クライドとの日々が終わることに寂しさを覚えながらも、彼の今後のことを思うとそれが良いのだろうと、私は素直にその命令に従った。
「クライド、これからも頑張ってね」
そう、笑顔で送り出した私に、クライドはにっこりと笑って、
「はい、これからもよろしくお願いします。」
そう答えたのだった。
クライドの返事に少しの違和感を感じながら過ごして数日。私は再び“偉い人”に呼び出された。
指定された部屋へ行くと、何故か荷物を抱えたクライドが“偉い人”と共に立っていた。
「クライドは…君の元で仕事をしながら学ぶことになった……」
「ということですので、これからもよろしくお願いします、師匠。」
疲労を滲ませた様子の“偉い人”と対照的に、クライドは送り出した日と同じにっこりと笑みを浮かべていた。
なんと、彼は新しい師匠の元に付くや否や、「僕の師匠はシェリーだけです」とその辞令を拒否し、一切言うことを聞かなくなってしまったのだ。

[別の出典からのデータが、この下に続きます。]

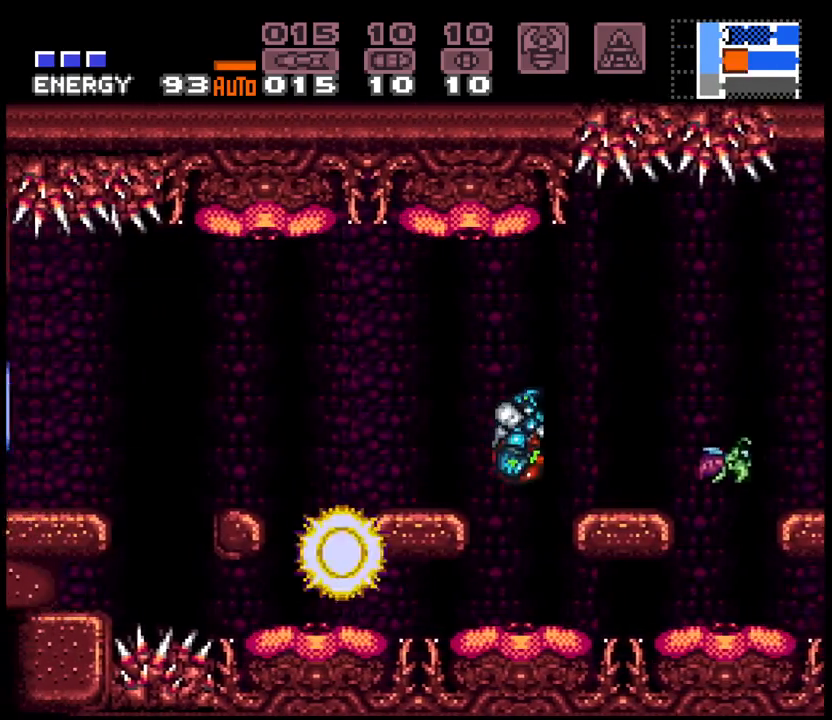
{"dt_ms": 500, "buttons": ["A", "B", "DPAD_LEFT"], "events": [[400, "B", "down"]]}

「師匠の元へ戻れないのなら、魔法棟では働かないし師匠を連れてこの国を出ていく」…そう言って頑として態度を変えないクライドに、魔法棟の人達の心はたった3日で折れた。
そうして彼と交渉し、妥協案として“シェリーのもとで仕事をしながら、魔法を学ぶ時のみシェリーの元を離れる”ということになった…らしい。
「魔法棟で働かずこの国を出るって、私、そんなこと聞いていないのだけど…」
「言ってませんからね。」
「あ、そう…」
悪びれもなくそう言うクライドに、呆れてしまう。
けれど、私自身、また彼と過ごせるということが嬉しく、「仕方ないわね」と笑ってしまう。私の本心が漏れてしまっていたのか、クライドも綺麗な黒い瞳を蕩けさせて、ふにゃりと笑ったのだった。